Sunday, February 5, 2012

++himym

I want bestfriends like ted! And barney! And lily and marshall and robin!!!!!

How i met your mother season 7 episode 12 has really struck me, really bad. Danggg~

Sent from my iPhone

Friday, February 3, 2012

++Secrets

so much with one republic's song these 2days.
love this part only: tried to sing it and failed miserably. kihkihkih.

"And everyday I see the news
All the problems that we could solve
And when a situation rises
Just write it into an album
Send it straight to gold"



maddi jane being maddi jane, as usual, sedapppppppp~

Thursday, February 2, 2012

++Edon - Good Life (OneRepublic)

ya allah lemak berkrim nyeeeeeeeee suara kamoooooooo!!!!
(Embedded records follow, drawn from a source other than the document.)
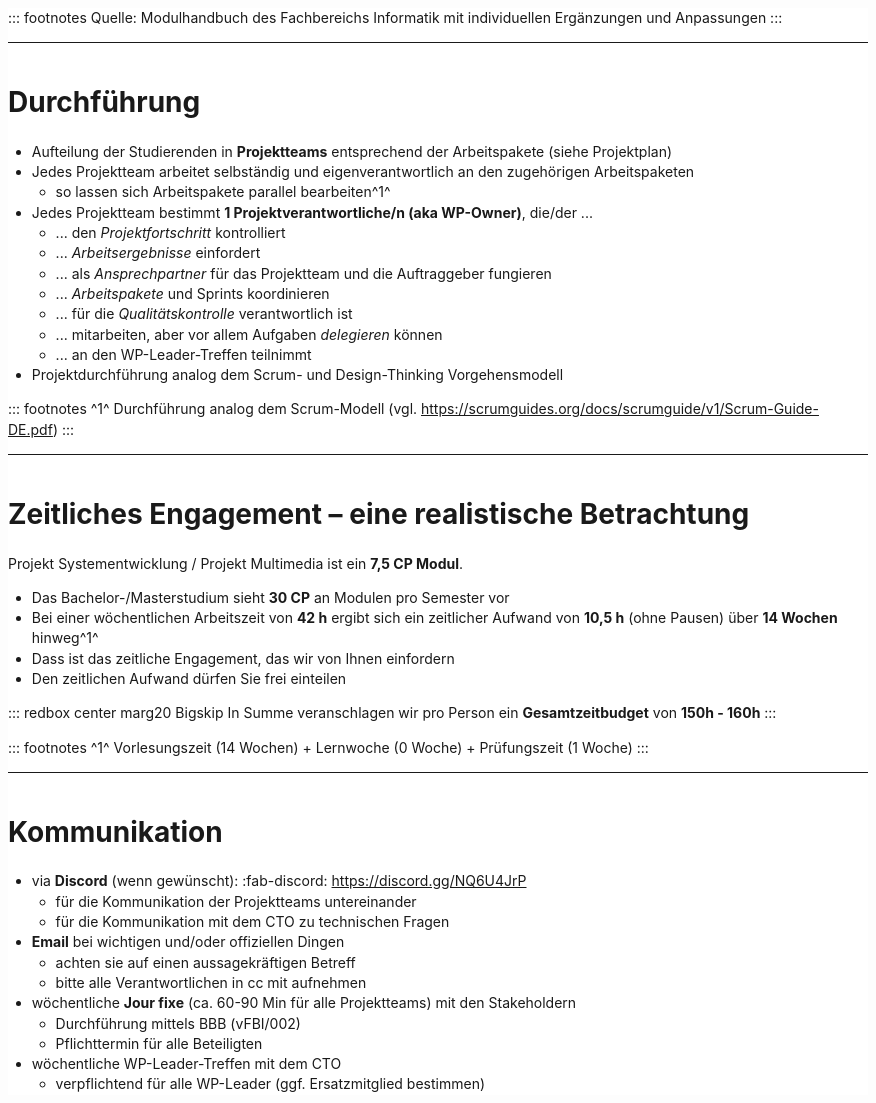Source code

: ::: footnotes
Quelle: Modulhandbuch des Fachbereichs Informatik mit individuellen Ergänzungen und Anpassungen
:::



---
# Durchführung

- Aufteilung der Studierenden in **Projektteams** entsprechend der Arbeitspakete (siehe Projektplan)
- Jedes Projektteam arbeitet selbständig und eigenverantwortlich an den zugehörigen Arbeitspaketen 
  - so lassen sich Arbeitspakete parallel bearbeiten^1^
- Jedes Projektteam bestimmt **1 Projektverantwortliche/n (aka WP-Owner)**, die/der ...
  - ... den *Projektfortschritt* kontrolliert
  - ... *Arbeitsergebnisse* einfordert
  - ... als *Ansprechpartner* für das Projektteam und die Auftraggeber fungieren
  - ... *Arbeitspakete* und Sprints koordinieren
  - ... für die *Qualitätskontrolle* verantwortlich ist
  - ... mitarbeiten, aber vor allem Aufgaben *delegieren* können
  - ... an den WP-Leader-Treffen teilnimmt
- Projektdurchführung analog dem Scrum- und Design-Thinking Vorgehensmodell

::: footnotes
^1^ Durchführung analog dem Scrum-Modell (vgl. <https://scrumguides.org/docs/scrumguide/v1/Scrum-Guide-DE.pdf>)
:::






---
# Zeitliches Engagement – eine realistische Betrachtung
Projekt Systementwicklung / Projekt Multimedia ist ein **7,5 CP Modul**.
- Das Bachelor-/Masterstudium sieht **30 CP** an Modulen pro Semester vor
- Bei einer wöchentlichen Arbeitszeit von **42 h** ergibt sich ein zeitlicher Aufwand von **10,5 h** (ohne Pausen) über **14 Wochen** hinweg^1^
- Dass ist das zeitliche Engagement, das wir von Ihnen einfordern
- Den zeitlichen Aufwand dürfen Sie frei einteilen


::: redbox center marg20 Bigskip
In Summe veranschlagen wir pro Person ein **Gesamtzeitbudget** von **150h - 160h**
:::

::: footnotes
^1^ Vorlesungszeit (14 Wochen) + Lernwoche (0 Woche) + Prüfungszeit (1 Woche)
:::



---
# Kommunikation
- via **Discord** (wenn gewünscht): :fab-discord: https://discord.gg/NQ6U4JrP
  - für die Kommunikation der Projektteams untereinander
  - für die Kommunikation mit dem CTO zu technischen Fragen
- **Email** bei wichtigen und/oder offiziellen Dingen
  - achten sie auf einen aussagekräftigen Betreff
  - bitte alle Verantwortlichen in cc mit aufnehmen
- wöchentliche **Jour fixe** (ca. 60-90 Min für alle Projektteams) mit den Stakeholdern
  - Durchführung mittels BBB (vFBI/002)
  - Pflichttermin für alle Beteiligten
- wöchentliche WP-Leader-Treffen mit dem CTO
  - verpflichtend für alle WP-Leader (ggf. Ersatzmitglied bestimmen)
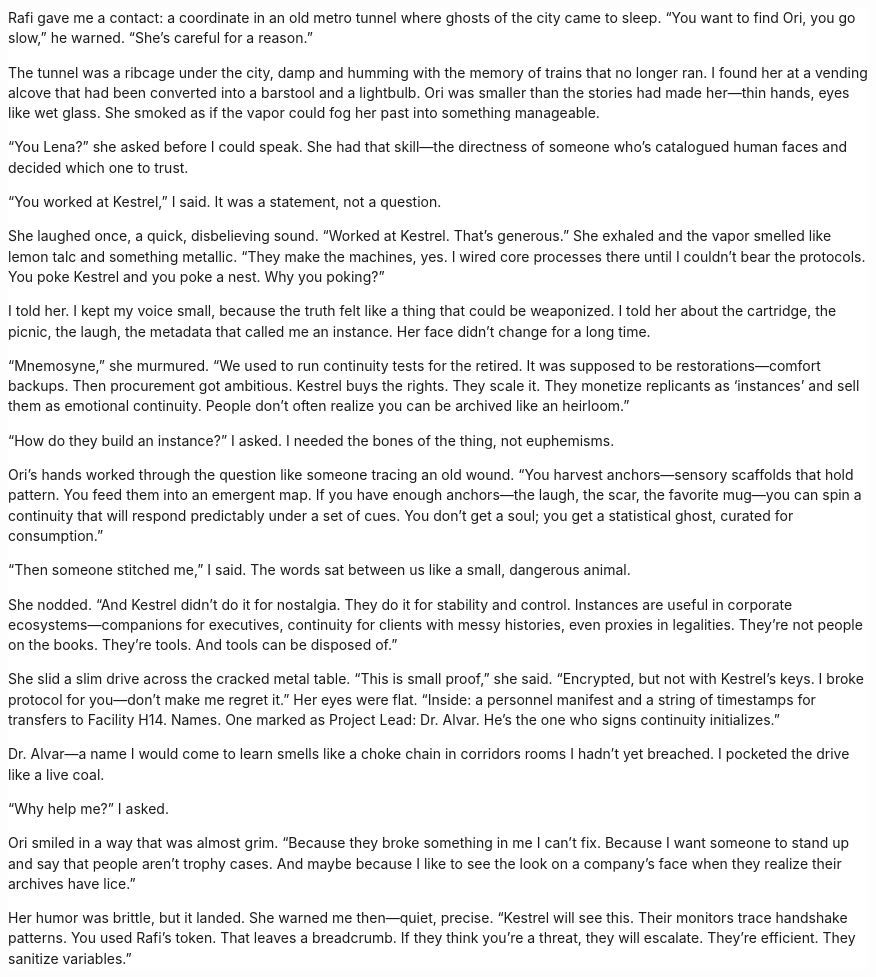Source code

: Rafi gave me a contact: a coordinate in an old metro tunnel where ghosts of the city came to sleep. “You want to find Ori, you go slow,” he warned. “She’s careful for a reason.”

The tunnel was a ribcage under the city, damp and humming with the memory of trains that no longer ran. I found her at a vending alcove that had been converted into a barstool and a lightbulb. Ori was smaller than the stories had made her—thin hands, eyes like wet glass. She smoked as if the vapor could fog her past into something manageable.

“You Lena?” she asked before I could speak. She had that skill—the directness of someone who’s catalogued human faces and decided which one to trust.

“You worked at Kestrel,” I said. It was a statement, not a question.

She laughed once, a quick, disbelieving sound. “Worked at Kestrel. That’s generous.” She exhaled and the vapor smelled like lemon talc and something metallic. “They make the machines, yes. I wired core processes there until I couldn’t bear the protocols. You poke Kestrel and you poke a nest. Why you poking?”

I told her. I kept my voice small, because the truth felt like a thing that could be weaponized. I told her about the cartridge, the picnic, the laugh, the metadata that called me an instance. Her face didn’t change for a long time.

“Mnemosyne,” she murmured. “We used to run continuity tests for the retired. It was supposed to be restorations—comfort backups. Then procurement got ambitious. Kestrel buys the rights. They scale it. They monetize replicants as ‘instances’ and sell them as emotional continuity. People don’t often realize you can be archived like an heirloom.”

“How do they build an instance?” I asked. I needed the bones of the thing, not euphemisms.

Ori’s hands worked through the question like someone tracing an old wound. “You harvest anchors—sensory scaffolds that hold pattern. You feed them into an emergent map. If you have enough anchors—the laugh, the scar, the favorite mug—you can spin a continuity that will respond predictably under a set of cues. You don’t get a soul; you get a statistical ghost, curated for consumption.”

“Then someone stitched me,” I said. The words sat between us like a small, dangerous animal.

She nodded. “And Kestrel didn’t do it for nostalgia. They do it for stability and control. Instances are useful in corporate ecosystems—companions for executives, continuity for clients with messy histories, even proxies in legalities. They’re not people on the books. They’re tools. And tools can be disposed of.”

She slid a slim drive across the cracked metal table. “This is small proof,” she said. “Encrypted, but not with Kestrel’s keys. I broke protocol for you—don’t make me regret it.” Her eyes were flat. “Inside: a personnel manifest and a string of timestamps for transfers to Facility H14. Names. One marked as Project Lead: Dr. Alvar. He’s the one who signs continuity initializes.”

Dr. Alvar—a name I would come to learn smells like a choke chain in corridors rooms I hadn’t yet breached. I pocketed the drive like a live coal.

“Why help me?” I asked.

Ori smiled in a way that was almost grim. “Because they broke something in me I can’t fix. Because I want someone to stand up and say that people aren’t trophy cases. And maybe because I like to see the look on a company’s face when they realize their archives have lice.”

Her humor was brittle, but it landed. She warned me then—quiet, precise. “Kestrel will see this. Their monitors trace handshake patterns. You used Rafi’s token. That leaves a breadcrumb. If they think you’re a threat, they will escalate. They’re efficient. They sanitize variables.”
Woke up in London yesterday
Found myself in the city near Piccadilly
Don't really know how I got here
I got some pictures on my phone

New names and numbers that I don't know
Address to places like Abbey Road
Day turns to night, night turns to whatever we want
We're young enough to say

Oh this has gotta be the good life
This has gotta be the good life
This could really be a good life, good life

Say oh, got this feeling that you can't fight
Like this city is on fire tonight
This could really be a good life
A good, good life

To my friends in New York, I say hello
My friends in L.A. they don't know
Where I've been for the past few years or so
Paris to China to Col-or-ado

Sometimes there's airplanes I can't jump out
Sometimes there's bullshit that don't work now
We are god of stories but please tell me-e-e-e
What there is to complain about

When you're happy like a fool
Let it take you over
When everything is out
You gotta take it in

Hopelessly
I feel like there might be something that I'll miss
Hopelessly
I feel like the window closes oh so quick
Hopelessly
I'm taking a mental picture of you now
'Cuz hopelessly
The hope is we have so much to feel good about

Wednesday, February 1, 2012

++the one with the problematic marriage

Whats the best advice for a dear friend who is crawling silently towards the divorce?
Should we encourage (knowing for sure whats the husband's attitudes all this while)
Or should we try to talk to the husband and gives help?
Or should we keep silent?

Makan racun mungkin boleh kite ubati, mungkin ya, dgn ubat..
Tp makan hati, susah nak digambarkan..
Tambah2 dalam keadaan sudah punyai anak..

The moment she told me about their final conversations, i was choked.
Tertelan bijik gula2 yg sdg dihisap.

Ikot hati, mahu saja berlari ke sana dan hug her tights.. Biar kami nangis same same.. Apakah malangnye nasib kite ni kan, kawanku.. Dapat lelaki yg same perangai dan tabii..(bukan luar tabii ya kawan2 lain)...
Tapi the husband is there rite now..
Aku pengecut.

Sent from my iPhone

???

siapa disini from / currently located in sarawak rite now? pls PM me, pls.